Flower se fue directo a los lavabos, donde sin duda entablaría un concurso de insultos con el espejo. Rebus volvió pensativo a la sala del DIC. Gill ya se encontraba allí, revisando el informe forense.
—Felicidades, Gill —dijo.
—Gracias. —Templer continuó leyendo. Rebus no se movió hasta que ella levantó la mirada—. John... —dijo en voz baja.
—¿Sí, jefa?
—A mi despacho.
El nombre de Lauderdale seguía en la puerta. No se molestarían en colgar una placa nueva. Al menos, no por ahora. Sin embargo, Rebus se dio cuenta de que Gill ya había cambiado algunas cosas.
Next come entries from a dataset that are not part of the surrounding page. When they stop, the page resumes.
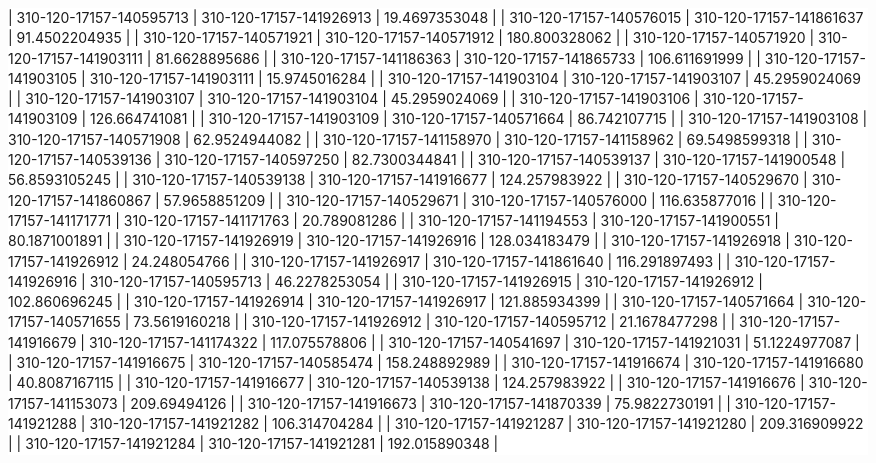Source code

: | 310-120-17157-140595713 | 310-120-17157-141926913 | 19.4697353048 |
| 310-120-17157-140576015 | 310-120-17157-141861637 | 91.4502204935 |
| 310-120-17157-140571921 | 310-120-17157-140571912 | 180.800328062 |
| 310-120-17157-140571920 | 310-120-17157-141903111 | 81.6628895686 |
| 310-120-17157-141186363 | 310-120-17157-141865733 | 106.611691999 |
| 310-120-17157-141903105 | 310-120-17157-141903111 | 15.9745016284 |
| 310-120-17157-141903104 | 310-120-17157-141903107 | 45.2959024069 |
| 310-120-17157-141903107 | 310-120-17157-141903104 | 45.2959024069 |
| 310-120-17157-141903106 | 310-120-17157-141903109 | 126.664741081 |
| 310-120-17157-141903109 | 310-120-17157-140571664 | 86.742107715 |
| 310-120-17157-141903108 | 310-120-17157-140571908 | 62.9524944082 |
| 310-120-17157-141158970 | 310-120-17157-141158962 | 69.5498599318 |
| 310-120-17157-140539136 | 310-120-17157-140597250 | 82.7300344841 |
| 310-120-17157-140539137 | 310-120-17157-141900548 | 56.8593105245 |
| 310-120-17157-140539138 | 310-120-17157-141916677 | 124.257983922 |
| 310-120-17157-140529670 | 310-120-17157-141860867 | 57.9658851209 |
| 310-120-17157-140529671 | 310-120-17157-140576000 | 116.635877016 |
| 310-120-17157-141171771 | 310-120-17157-141171763 | 20.789081286 |
| 310-120-17157-141194553 | 310-120-17157-141900551 | 80.1871001891 |
| 310-120-17157-141926919 | 310-120-17157-141926916 | 128.034183479 |
| 310-120-17157-141926918 | 310-120-17157-141926912 | 24.248054766 |
| 310-120-17157-141926917 | 310-120-17157-141861640 | 116.291897493 |
| 310-120-17157-141926916 | 310-120-17157-140595713 | 46.2278253054 |
| 310-120-17157-141926915 | 310-120-17157-141926912 | 102.860696245 |
| 310-120-17157-141926914 | 310-120-17157-141926917 | 121.885934399 |
| 310-120-17157-140571664 | 310-120-17157-140571655 | 73.5619160218 |
| 310-120-17157-141926912 | 310-120-17157-140595712 | 21.1678477298 |
| 310-120-17157-141916679 | 310-120-17157-141174322 | 117.075578806 |
| 310-120-17157-140541697 | 310-120-17157-141921031 | 51.1224977087 |
| 310-120-17157-141916675 | 310-120-17157-140585474 | 158.248892989 |
| 310-120-17157-141916674 | 310-120-17157-141916680 | 40.8087167115 |
| 310-120-17157-141916677 | 310-120-17157-140539138 | 124.257983922 |
| 310-120-17157-141916676 | 310-120-17157-141153073 | 209.69494126 |
| 310-120-17157-141916673 | 310-120-17157-141870339 | 75.9822730191 |
| 310-120-17157-141921288 | 310-120-17157-141921282 | 106.314704284 |
| 310-120-17157-141921287 | 310-120-17157-141921280 | 209.316909922 |
| 310-120-17157-141921284 | 310-120-17157-141921281 | 192.015890348 |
—No hace falta que te sientes, John —dijo en cuanto entraron. Rebus sacó un paquete de tabaco—. Venga, ya conoces las normas: prohibido fumar.
Él se llevó el cigarrillo a los labios.
—Entonces me limitaré a chupetearlo —contestó.
Templer cerró la puerta y fue hacia la mesa de Lauderdale, se apoyó en ella y cruzó los brazos.
—John, hay mucha historia aquí. —Rebus observó el despacho—. Ya sabes a qué me refiero. Me he enterado de que tú y la doctora Aitken habéis roto.
Rebus se sacó el pitillo de la boca.
—¿Y?
—Que estás en fase de recuperación, y no quiero que pienses que yo puedo ser tu muleta. No creas que puedes apoyarte en mí unas cuantas veces antes de volver a caer.
Rebus sonrió.
—¿Estabas ensayando en la cafetería?
—A lo que me refiero es que dejemos el pasado tranquilo y seamos profesionales.
—De acuerdo.
Rebus volvió a llevarse el cigarrillo a los labios y Templer se sentó en su butaca.
—Bien, ¿qué puedes decirme de esos dos idiotas que cerraron anoche el puente del Forth?
—Eran un par de impostores, tal vez con deudas o una adicción que financiar. Dos delincuentes de medio pelo un tanto desesperados. No hay ningún indicio de que conocieran a la chica. Howdenhall registró el coche; no hay huellas suyas en el vehículo.
—Entonces ¿por qué te interesaban tanto los resultados toxicológicos?
—¿Me interesaban?
—Alguien fue a buscarte a la cafetería para decirte que ya habían llegado.
Rebus sonrió de nuevo.
—Sospecho que trabajaban para otra persona.
—¿Tienes algún nombre?
—Paul Duggan. Les prestó el coche a los muchachos. Además, les subarrendó su casa de protección oficial.
—Eso es ilegal.
—Sí, lo es. Tal vez deberíamos hacerle algunas preguntas a ese tipo.
Templer sopesó la posibilidad y asintió.
—¿En qué más estás trabajando?
Rebus se encogió de hombros.
—Poca cosa. Esta época del año siempre es tranquila.
—Esperemos que siga siéndolo. Sé cuál es tu reputación, John. Ya era nefasta cuando te conocí, pero dicen las malas lenguas que últimamente ha empeorado. No quiero problemas.
Rebus miró por la ventana. Había empezado a nevar.
—Con este tiempo —dijo—, nunca hay demasiados problemas en Edimburgo, créeme.